RoadTest: Keithley 2110-120 Digital Multimeter
Evaluation Type: Independent Products
Did you receive all parts the manufacturer stated would be included in the package?: True
What other parts do you consider comparable to this product?: Keithley 2015, Agilent Truevolt
What were the biggest problems encountered?: The only fault I could find was the size and quality of the display, this cheapens the instrument that would otherwise be fantastic. The dual measurements were also a bit gimmicky when trying to take measurements from two separate input sources.
A couple of months ago I joined the element14 community and decided to sign up for a Road Test which I did, for a Keithley 2110 DMM, I was not really expecting to be selected but I was which was great – so thank you element14 for the meter and the opportunity to do this review.
On first impression I did not much like the display and that made me want to not like the meter too. However, as I reviewed the meter I warmed to it, its a good meter and I like it a lot more than I wanted to. I have specifically made this a video review so I wont write too much about the review here, you can watch the video for the detail (and the puppies too).

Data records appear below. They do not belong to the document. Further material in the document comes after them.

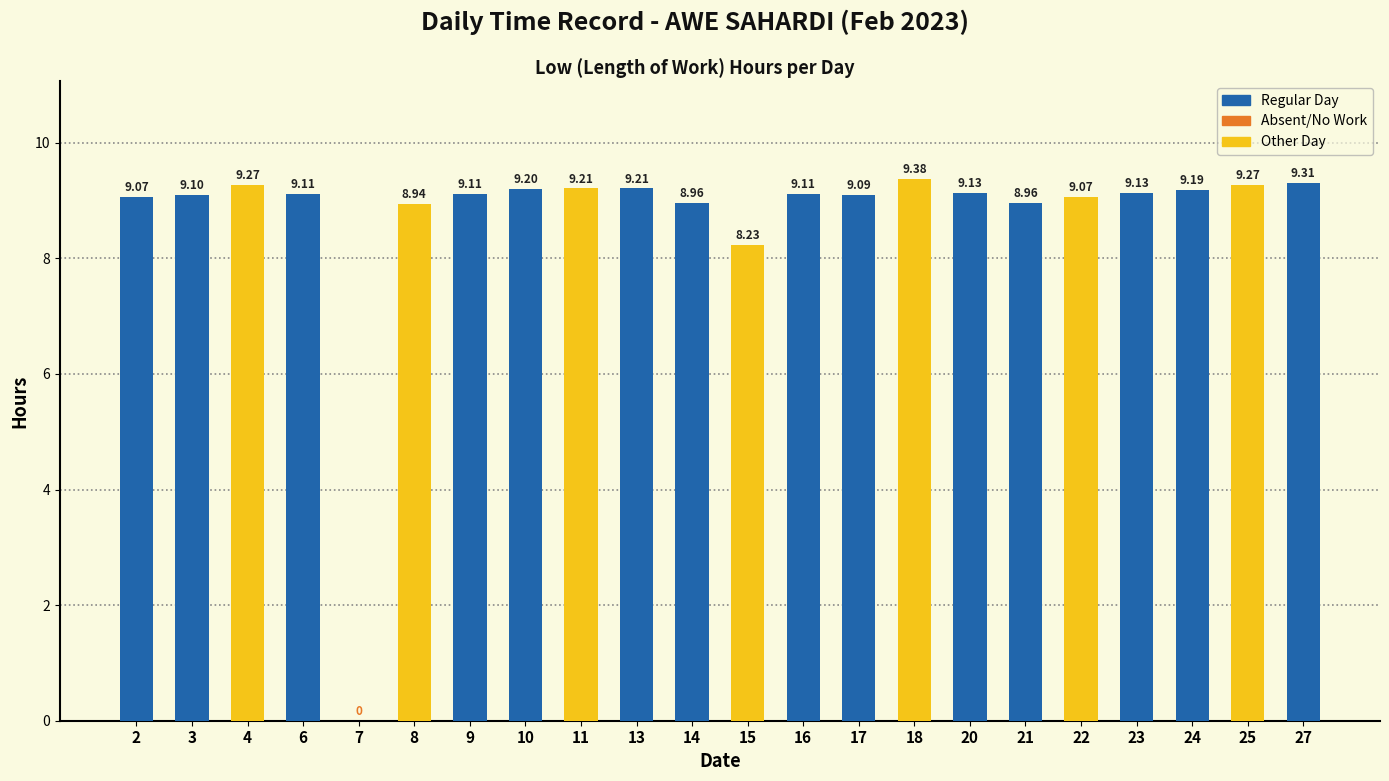

Which has a higher value, 8 or 23?

23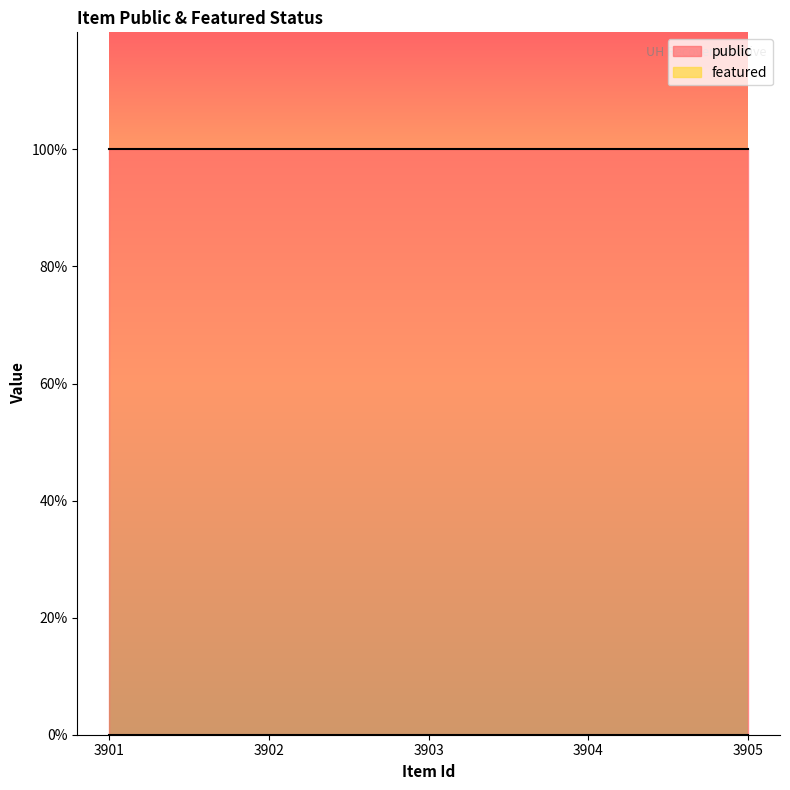

Which series has the widest spread of values?

public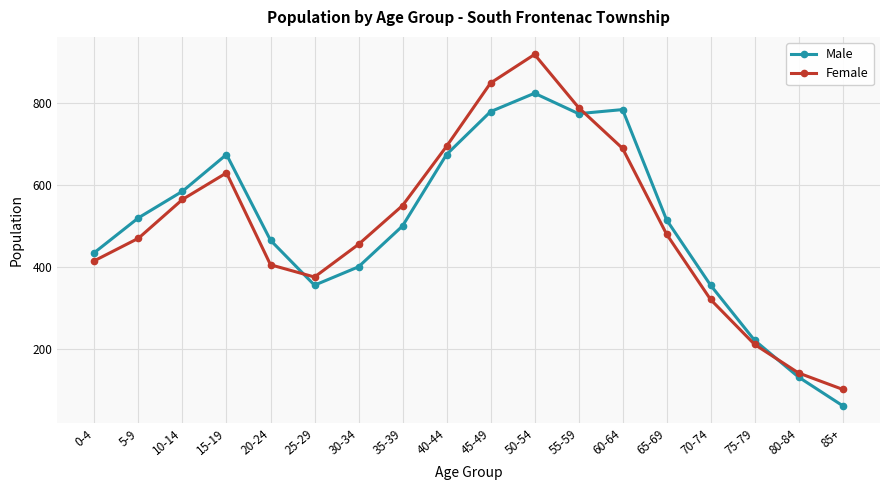

What are all the series names shown in the legend?

Male, Female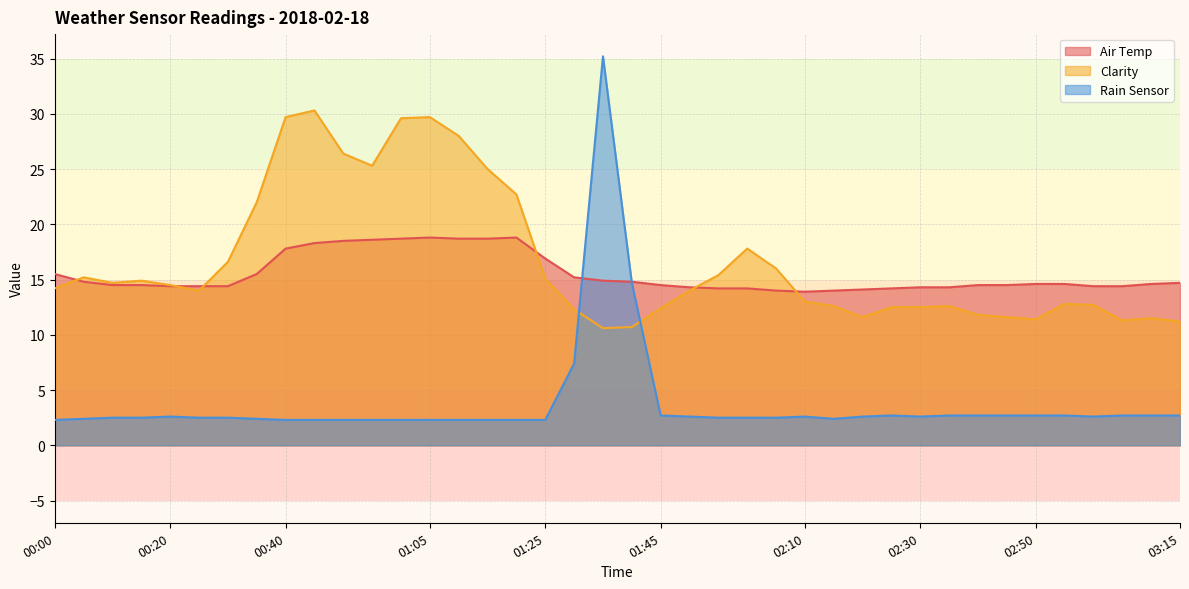

What value does the Rain Sensor series have at 02:10?

2.6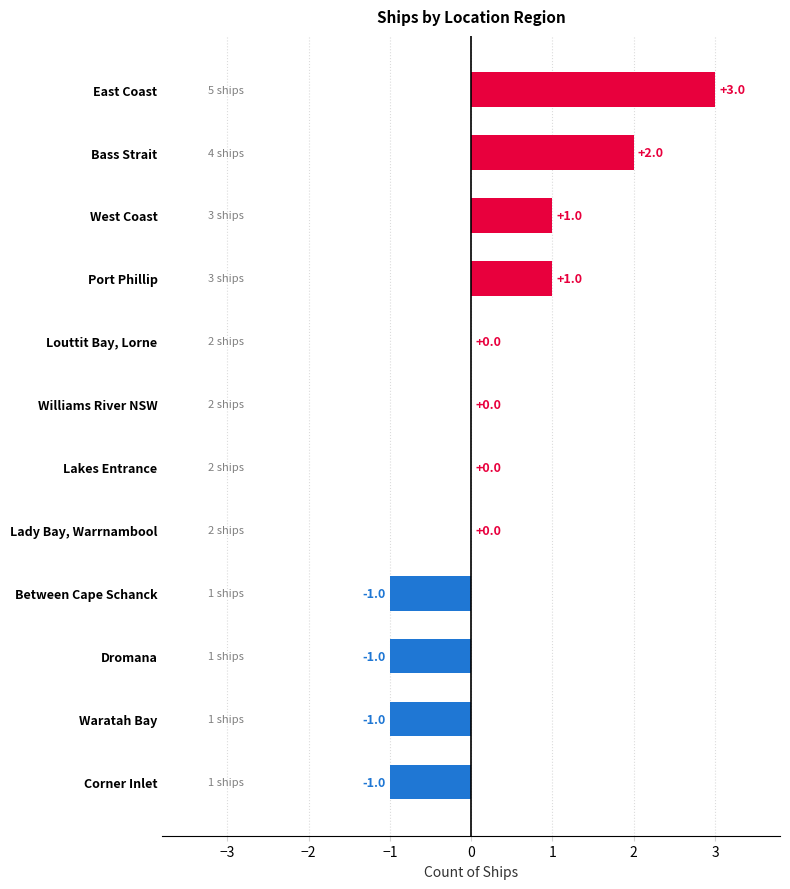

Reading top to bottom, extract all data points from this chart.

East Coast=3	Bass Strait=2	West Coast=1	Port Phillip=1	Louttit Bay, Lorne=0	Williams River NSW=0	Lakes Entrance=0	Lady Bay, Warrnambool=0	Between Cape Schanck=-1	Dromana=-1	Waratah Bay=-1	Corner Inlet=-1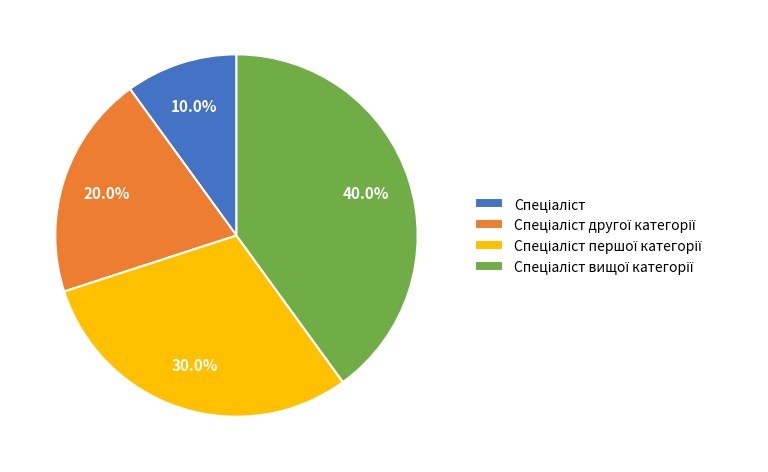

Is there any slice that represents more than half of the pie?

No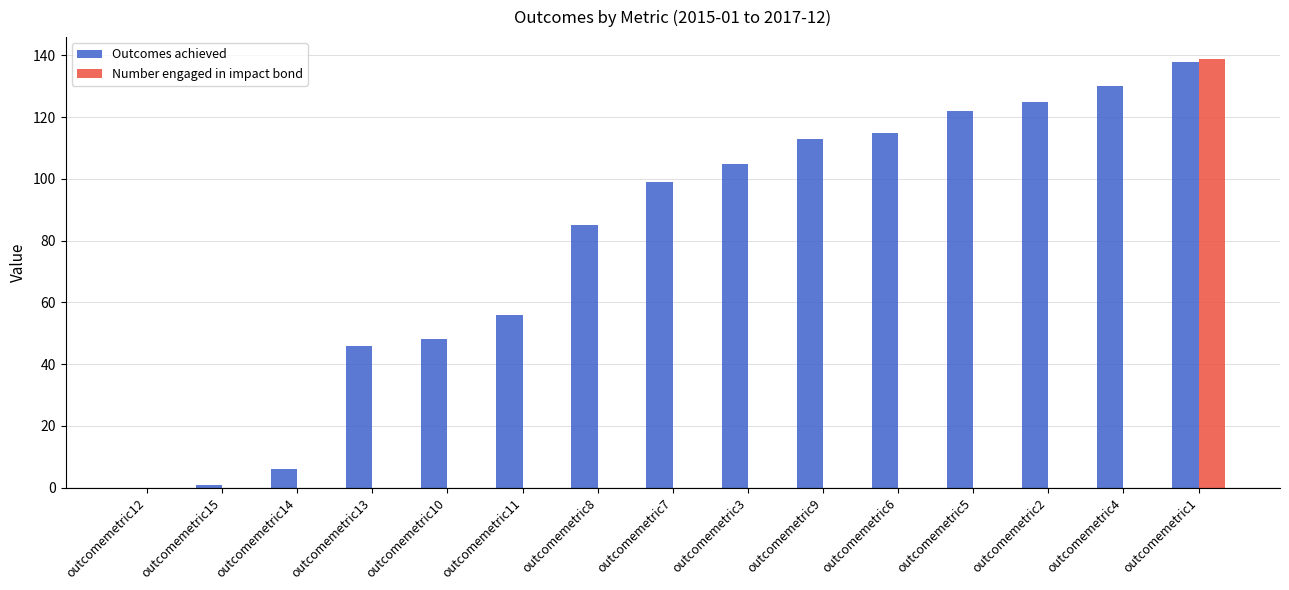

The Number engaged in impact bond series shows 0 at outcomemetric5. True or false?

True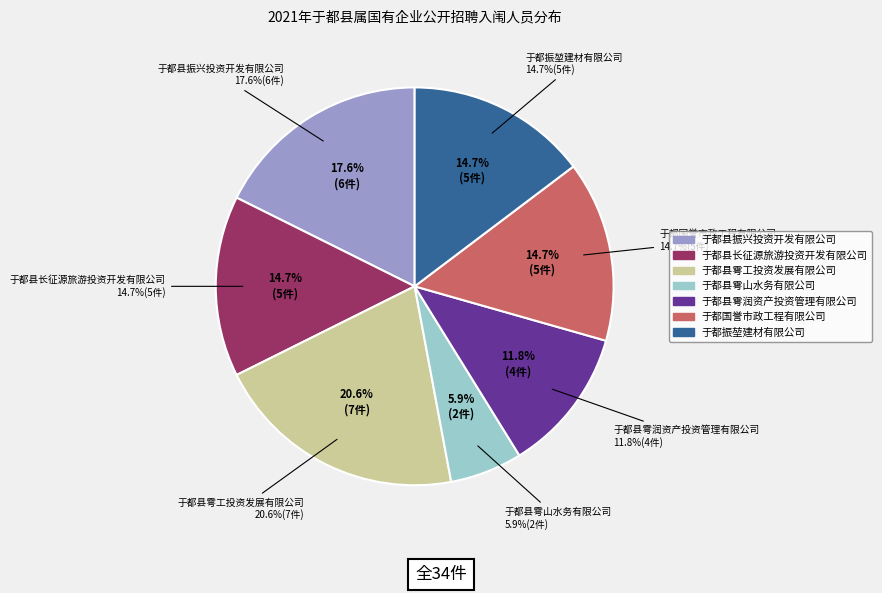

Does 于都县雩工投资发展有限公司 represent more than half of the total?

No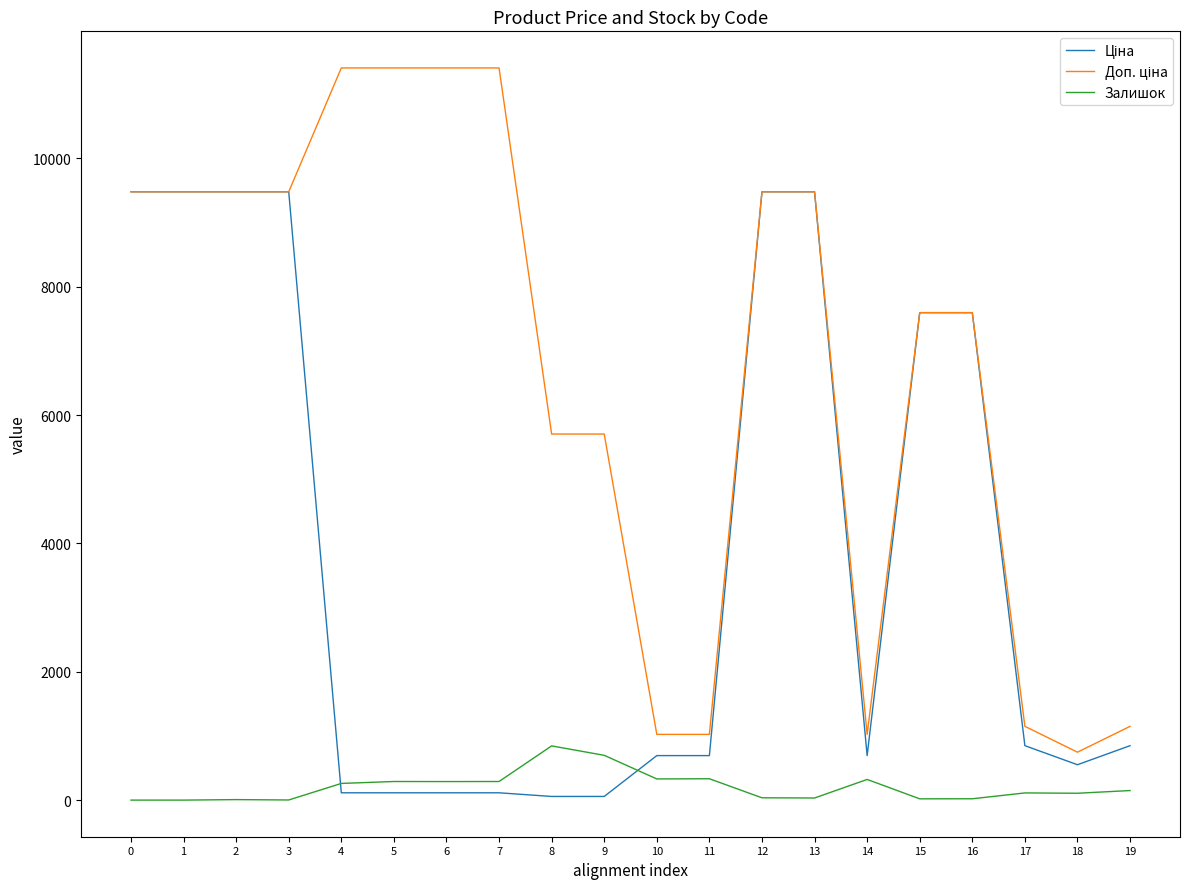

Is it true that Залишок equals 0.0 at 0?

True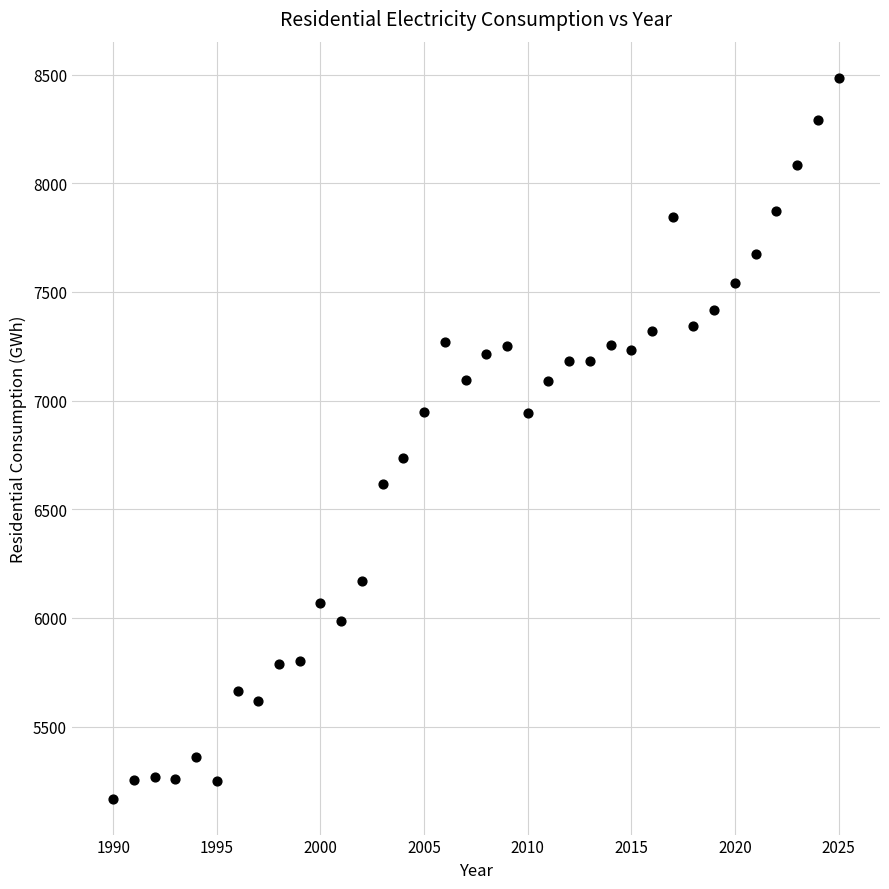

What is the range of Y values (max minus min)?

3316.6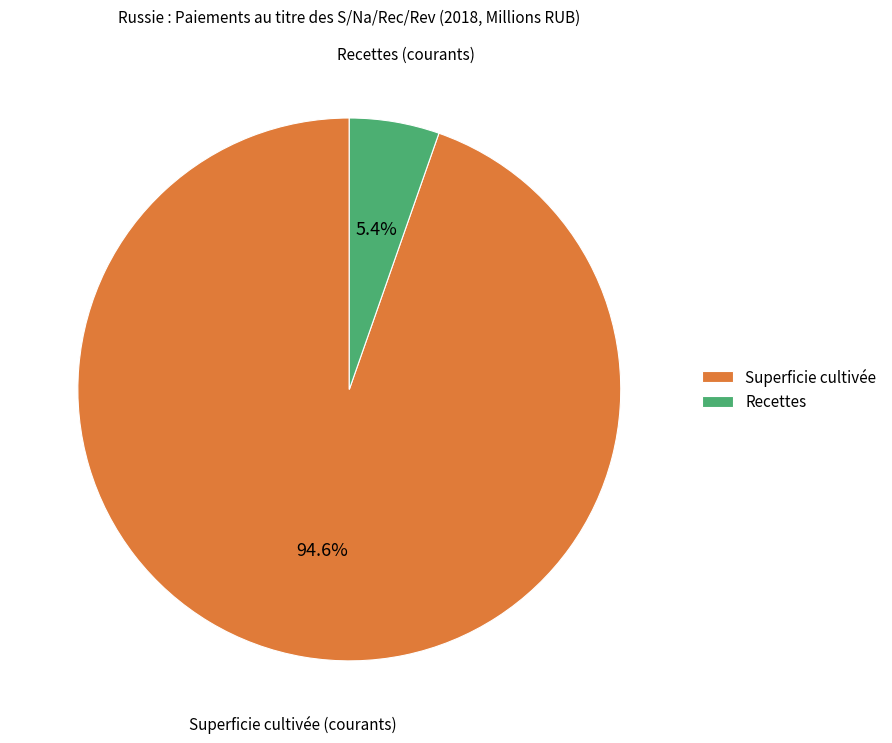

Which slice is the smallest?

Recettes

Here is a link to the blog page I also posted this review to.
In the teardowm, I tamper with the tamper-proof seal and open up the meter to see what was inside. While I am there I have a look at the build quality and the overall system architecture. Keithley have a long history of building quality test equipment and I thought it would be nice to see how the latest kit from Keithley stacks up to their past reputation. There is no less than three seperate micro controllers in this meter, actually this meter is a first class construction easily rivaling anything else in the professional range of desktop DMM's, again though its big letdown is the crappy LCD display they used.
Here is a link to the blog page I also posted this teardown to.
Here is a sketch outlining the systems key components and overall architechture.
After first unboxing and looking at the display I was really dissapointed, then I powered the unit up and saw the quality of the display and that done it - I was going to hate the meter, I was expecting the rest of the unit to be as cheap and tacky as the display. However, after use and especially after the teardown I got to like this meter, its performance (apart from the software based continuity beeper which is quite useless), its build quality and apparent accuracy (so far as I can tell) is absolutely first class.
If I had a wish list – or more to the point, if I were in charge of sales at Keithley this is what I would have done differently…
- Design in a decent display, anything other than what is in there – a nice VFD, or an OLED perhaps, or even a nicer LCD if you have to
- Make the continuity beeper useful - its way too slow response-wise
- Ship a thermocouple
- Write the software so it can be used on Windows, Linux and OSX – it really is not that hard to do
- Did I say a better display?
If I needed a trustworthy reading and one of these were to hand I would have no objection using it but because of the display I would not buy one of these myself.
I hope you found the review and teardown useful. If you feel that I have missed anything or would like me to expand on anything please post a comment and let me know. I would also wholeheartedly reccomend you read Lui Gough's review on this meter, he covered the software and data collection features of the meter really nicely, I was not able to use the software because I do not have a PC.
This Digital Multimeter is a great tool to have around the workshop. It is a little bit pricey, but it is well worth the money. Thanks for the useful diagram of the systems "overall architecture", and this useful review!
Someone pointed out to me that this Keithley Meter looks the same as these 6.5digit meters.
so thats interesting, I think Keithley migh be simply re-badging something else, perhaps putting in their own firmware and downgrading from 6.5 to 5.5 digit specs.